1Research Scholar -Engineering and Technology, Jagan Nath University CS/IT, Jaipur, Rajasthan, India
2Associate Professor, Jagan Nath University CS/IT, Jaipur, Rajasthan, India
3Principal Scientist, AKMU, IARI Pusa Campus, New Delhi, India
*(*orresponding author) email id: *triptigautam@yahoo.co.in
Software metrics are a very important component in software development area. The most important challenge of any software developer is that ‘the software should be 100% accurate or with minimal defect’ when it reaches to the end-user. The earlier the defect is detected, the earlier the development cost also gets reduced. This is a fact that more complex the data or software, there is a more probability of the defect. So it is always desirable to use only the relevant and important data for the software development which will definitely reduce time and cost of the developer. The main objective of this paper is to find the important and relevant metrics in the software modules which will reduce the attribute in a data set. More the number of variables, more complex will be the system and more the defects; so it is always preferable to select the small feature set using feature selection and focus only on the important variable. The data set for the software bug prediction Chidamber and Kemerer metrics and Object Oriented metrics were taken from the Promise repository which is publicly available.
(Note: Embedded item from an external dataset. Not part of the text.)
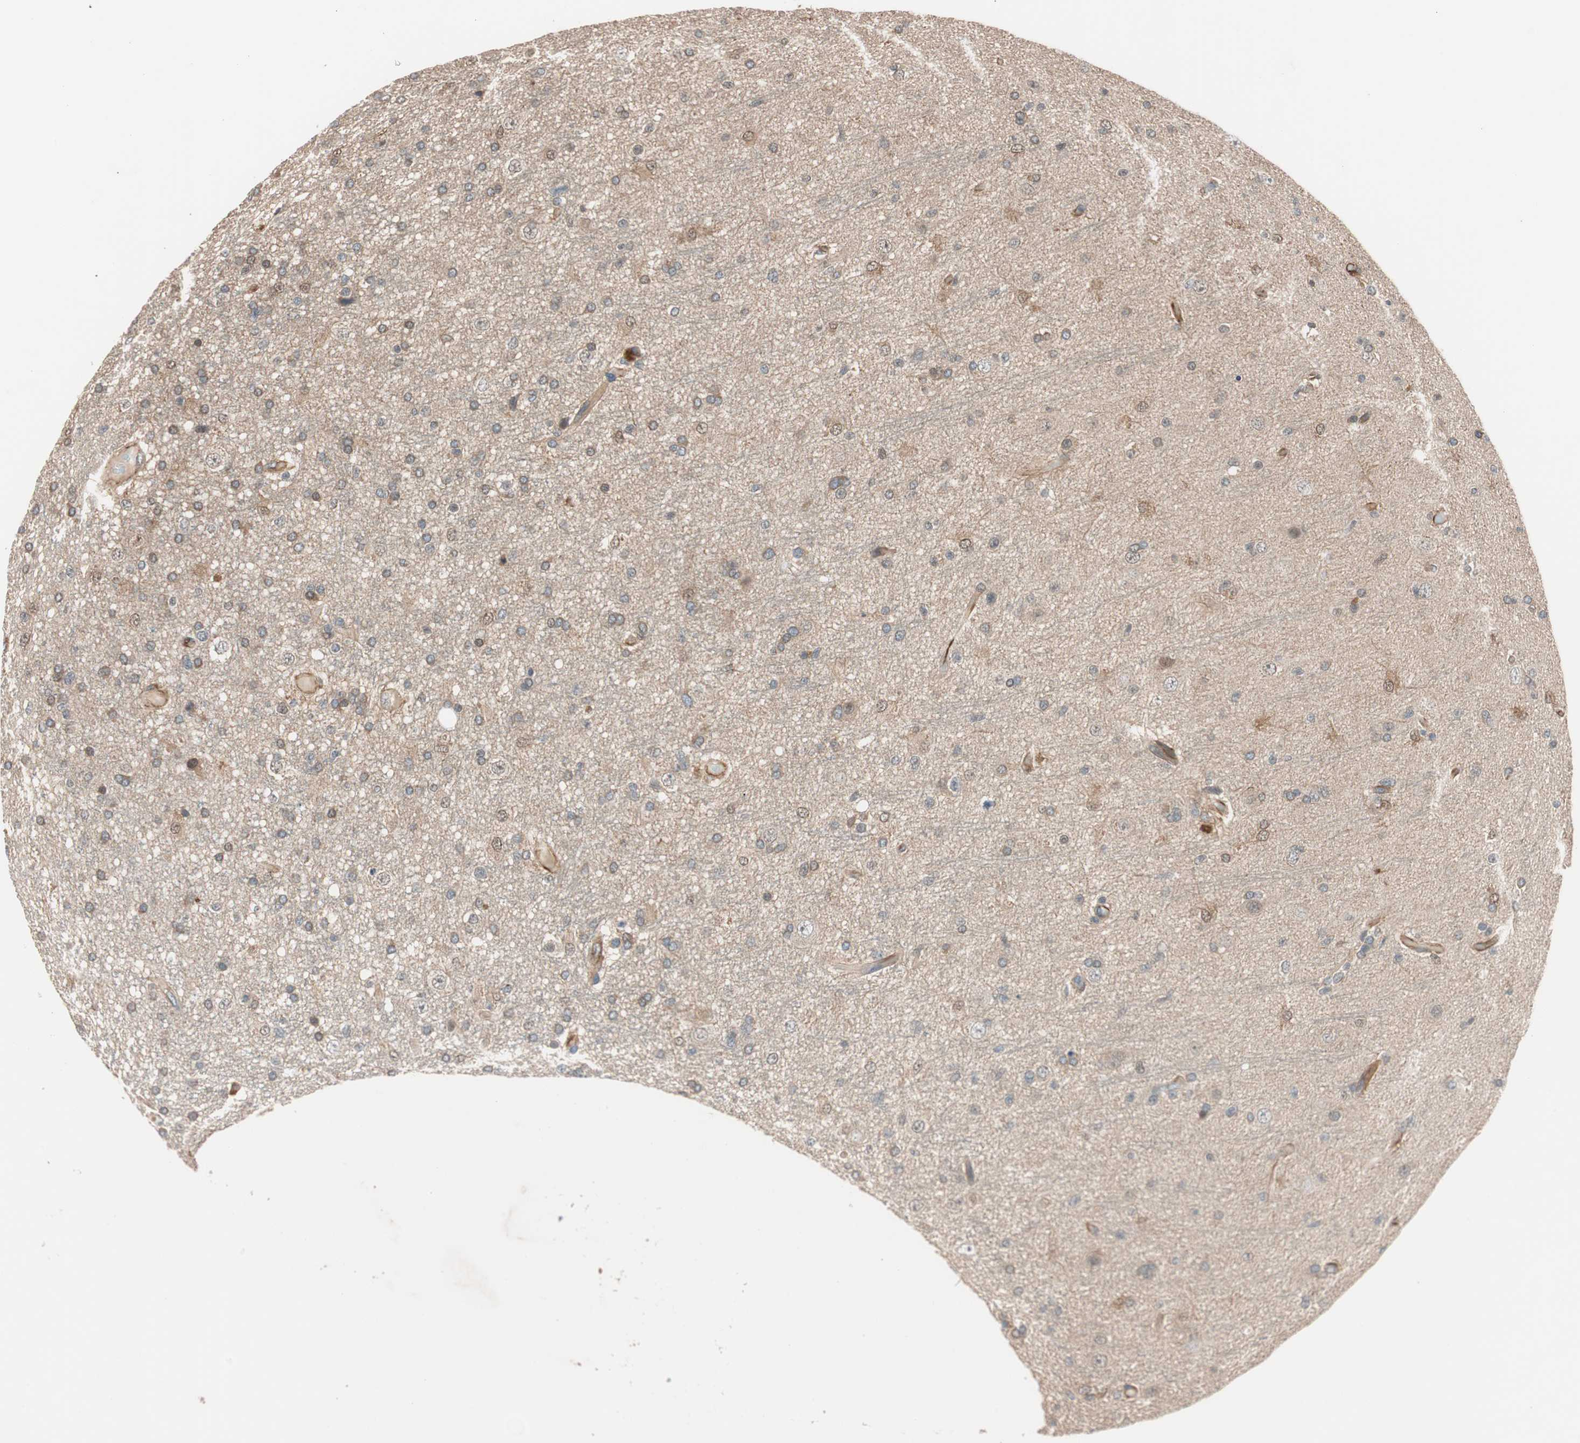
{"staining": {"intensity": "weak", "quantity": "<25%", "location": "cytoplasmic/membranous"}, "tissue": "glioma", "cell_type": "Tumor cells", "image_type": "cancer", "snomed": [{"axis": "morphology", "description": "Glioma, malignant, High grade"}, {"axis": "topography", "description": "Brain"}], "caption": "There is no significant positivity in tumor cells of malignant high-grade glioma.", "gene": "PIK3R3", "patient": {"sex": "male", "age": 33}}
The experiment from the 10 software modules (Jureczko M. Software Engineering: An International Journal 2011;1(1):95), ant, ivy, tomcat, berek, camel, jedit, lucene, poi, synapse and velocity, using feature selection techniques, Boruta, regsubset and FSelector, has shown that response for a class, lines of code and weighted methods for class are the most optimal metrics, whereas number of children and Depth of Inheritance Tree are least significant.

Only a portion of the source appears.